Arab governments and companies are relying more on domestic banks, export credit agencies and bond investors to finance projects as Europe’s debt crisis prompts European banks to curtail lending in the region.
Syndicated loans in the Middle East have plunged 72 percent so far this year to $17.5bn from $62bn in 2010, data compiled by Bloomberg show.
The number of Middle Eastern banks among the top 10 lenders has risen to 5 so far in 2011 from 3 last year, with National Bank of Egypt rising to the top of the table, according to the data.
“European banks, which historically played the biggest role in project finance as they began lending to the oil and gas sector four decades ago, have significantly reduced loans since 2008,” the chief executive officer of ACWA Power International, the Saudi developer of electricity and water projects, Paddy Padmanathan, said by email on Nov 15.
“Very large transactions, previously funded by commercial banks, are now more reliant on export-credit agencies. Going forward we will see project bonds becoming more significant.” Europe is battling a debt crisis that so far has cost five leaders their jobs, including Italian Prime Minister Silvio Berlusconi. German Chancellor Angela Merkel called for an overhaul of the European Union, advocating closer political ties and tighter budget rules, as the crisis that began in Greece in October 2009 sent Italian and Spanish borrowing costs to euro- era records.

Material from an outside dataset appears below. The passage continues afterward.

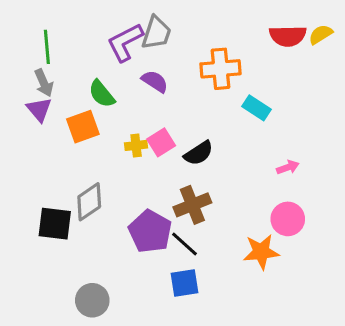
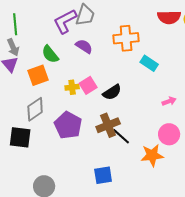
gray diamond: (89, 202) -> (35, 109), moved
purple pentagon: (150, 231) -> (68, 125), moved
black line: (185, 244) -> (121, 136), moved

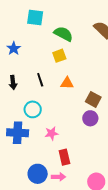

ACWA attracted 60 percent of the $2.25bn it had to raise for a plant on the east coast of Saudi Arabia from local banks and 30 percent from export credit agencies, according to Padmanathan. Only 10 percent came from European banks. ACWA expects to close financing for the $2.95bn, 3,900 megawatt Qurayyah plant in about a week.
“European banks were some of the first in the region” to provide funding for projects, Mohammed Ali Yasin, chief investment officer at Abu Dhabi-based CapM Investment, said by phone on Nov 15. “With the debt crisis, we will see them participating less, or not at all. If it’s a big project, they’ll be even stricter as to how much they will leverage.” Gulf oil producers Saudi Arabia, Kuwait, Qatar and the United Arab Emirates, which account for more than half of the oil supplied by the Organization of Petroleum Exporting Countries, will need a variety of financing options for large projects such as multi-billion dollar power plants to meet soaring demand for electricity.
“Multi-billion dollar deals will need multiple sources of finance, and multiple tranches,” Richard Palmer, a structured finance adviser at Abu Dhabi government-owned investor Mubadala Development Co, said on Nov 14. “Projects will have to include bonds, and direct lending from export-credit agencies such as the Japanese and the Koreans.”
Qatar Petroleum’s Barzan natural-gas project, a venture with Exxon Mobil Corp., may tap project finance bonds, Jonathan Robinson, the bank’s head of project finance in the Middle East, said in September.